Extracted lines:

========

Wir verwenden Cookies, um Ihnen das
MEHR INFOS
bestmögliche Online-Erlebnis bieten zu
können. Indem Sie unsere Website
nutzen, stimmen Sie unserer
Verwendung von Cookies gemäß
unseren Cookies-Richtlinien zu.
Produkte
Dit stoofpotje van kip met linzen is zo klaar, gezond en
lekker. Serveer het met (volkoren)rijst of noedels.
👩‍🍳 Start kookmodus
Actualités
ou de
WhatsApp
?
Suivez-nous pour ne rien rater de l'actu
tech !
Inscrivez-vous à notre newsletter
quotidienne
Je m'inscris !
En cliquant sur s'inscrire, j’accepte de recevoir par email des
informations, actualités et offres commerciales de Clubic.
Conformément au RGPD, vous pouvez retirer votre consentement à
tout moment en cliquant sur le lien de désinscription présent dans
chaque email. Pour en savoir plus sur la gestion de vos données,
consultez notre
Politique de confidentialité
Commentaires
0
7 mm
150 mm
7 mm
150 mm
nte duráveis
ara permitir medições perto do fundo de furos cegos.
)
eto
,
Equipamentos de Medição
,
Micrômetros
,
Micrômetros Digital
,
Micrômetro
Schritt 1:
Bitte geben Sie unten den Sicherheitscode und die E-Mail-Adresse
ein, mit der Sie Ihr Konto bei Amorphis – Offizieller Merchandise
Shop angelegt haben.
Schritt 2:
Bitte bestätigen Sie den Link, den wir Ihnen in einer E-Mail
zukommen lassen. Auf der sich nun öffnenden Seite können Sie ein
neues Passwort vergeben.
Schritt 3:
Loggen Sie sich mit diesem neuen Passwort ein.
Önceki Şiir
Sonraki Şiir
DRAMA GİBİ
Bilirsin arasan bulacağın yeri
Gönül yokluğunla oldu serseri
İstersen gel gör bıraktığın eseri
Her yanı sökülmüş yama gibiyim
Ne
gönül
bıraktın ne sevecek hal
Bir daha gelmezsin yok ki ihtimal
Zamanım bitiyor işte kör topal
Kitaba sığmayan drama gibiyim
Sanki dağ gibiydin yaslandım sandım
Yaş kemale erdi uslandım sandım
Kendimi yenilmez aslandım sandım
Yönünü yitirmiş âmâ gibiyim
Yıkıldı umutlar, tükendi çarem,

========

§ PROBLEM REQUIREMENTS
Reproduce every one of the lines above word for word, with no changes.

§ WRITTEN SOLUTION
Wir verwenden Cookies, um Ihnen das
MEHR INFOS
bestmögliche Online-Erlebnis bieten zu
können. Indem Sie unsere Website
nutzen, stimmen Sie unserer
Verwendung von Cookies gemäß
unseren Cookies-Richtlinien zu.
Produkte
Dit stoofpotje van kip met linzen is zo klaar, gezond en
lekker. Serveer het met (volkoren)rijst of noedels.
👩‍🍳 Start kookmodus
Actualités
ou de
WhatsApp
?
Suivez-nous pour ne rien rater de l'actu
tech !
Inscrivez-vous à notre newsletter
quotidienne
Je m'inscris !
En cliquant sur s'inscrire, j’accepte de recevoir par email des
informations, actualités et offres commerciales de Clubic.
Conformément au RGPD, vous pouvez retirer votre consentement à
tout moment en cliquant sur le lien de désinscription présent dans
chaque email. Pour en savoir plus sur la gestion de vos données,
consultez notre
Politique de confidentialité
Commentaires
0
7 mm
150 mm
7 mm
150 mm
nte duráveis
ara permitir medições perto do fundo de furos cegos.
)
eto
,
Equipamentos de Medição
,
Micrômetros
,
Micrômetros Digital
,
Micrômetro
Schritt 1:
Bitte geben Sie unten den Sicherheitscode und die E-Mail-Adresse
ein, mit der Sie Ihr Konto bei Amorphis – Offizieller Merchandise
Shop angelegt haben.
Schritt 2:
Bitte bestätigen Sie den Link, den wir Ihnen in einer E-Mail
zukommen lassen. Auf der sich nun öffnenden Seite können Sie ein
neues Passwort vergeben.
Schritt 3:
Loggen Sie sich mit diesem neuen Passwort ein.
Önceki Şiir
Sonraki Şiir
DRAMA GİBİ
Bilirsin arasan bulacağın yeri
Gönül yokluğunla oldu serseri
İstersen gel gör bıraktığın eseri
Her yanı sökülmüş yama gibiyim
Ne
gönül
bıraktın ne sevecek hal
Bir daha gelmezsin yok ki ihtimal
Zamanım bitiyor işte kör topal
Kitaba sığmayan drama gibiyim
Sanki dağ gibiydin yaslandım sandım
Yaş kemale erdi uslandım sandım
Kendimi yenilmez aslandım sandım
Yönünü yitirmiş âmâ gibiyim
Yıkıldı umutlar, tükendi çarem,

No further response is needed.